* **Directions for this task**
Copy the question about naming source values between "I have some" and "is dependent on.", inclusive, changing "spreadsheet" to "table".

* **Text block**
•••••
I have some code containing "derivations" which are values that update automatically when any of the values it uses are updated. They are derived from these sub-values, but I don't know what to call them.

I could have sworn there was a math term for it, but I can't seem to find it.

As an example of the term, I've tried searching "derivee" and "derivation source," and checked the thesaurus for "derive."

Is there a single word for the values from which another value is derived?

Also, these aren't arguments for a function, but more like a column in a spreadsheet which some other column is dependent on.

  • 2
    If the values are automatically updated, I'd say they're live (feasibly, hot). Programmers have a related concept called volatile variables (which can be modified by processes other than the main execution thread of a program). Jun 11, 2019 at 14:59
  • I would have thought they were "dependent variables" (which change based on one or more independent variables) but I'm not certain enough of math terminology to make that an answer. Jun 11, 2019 at 15:06
  • 2
    Your term source works well here. The derived values were based on (those of) the source.
•••••
[Pixel coordinate listings]

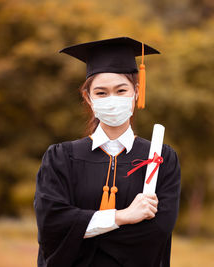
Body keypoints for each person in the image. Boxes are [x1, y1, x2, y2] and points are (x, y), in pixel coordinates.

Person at [34, 37, 181, 267]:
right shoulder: (61, 158)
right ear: (88, 98)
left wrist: (82, 232)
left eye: (121, 90)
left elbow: (155, 236)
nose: (112, 100)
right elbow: (52, 226)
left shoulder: (161, 160)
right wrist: (122, 216)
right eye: (101, 93)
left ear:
•••••
* **Solution**
I have some code containing "derivations" which are values that update automatically when any of the values it uses are updated. They are derived from these sub-values, but I don't know what to call them.

I could have sworn there was a math term for it, but I can't seem to find it.

As an example of the term, I've tried searching "derivee" and "derivation source," and checked the thesaurus for "derive."

Is there a single word for the values from which another value is derived?

Also, these aren't arguments for a function, but more like a column in a table which some other column is dependent on.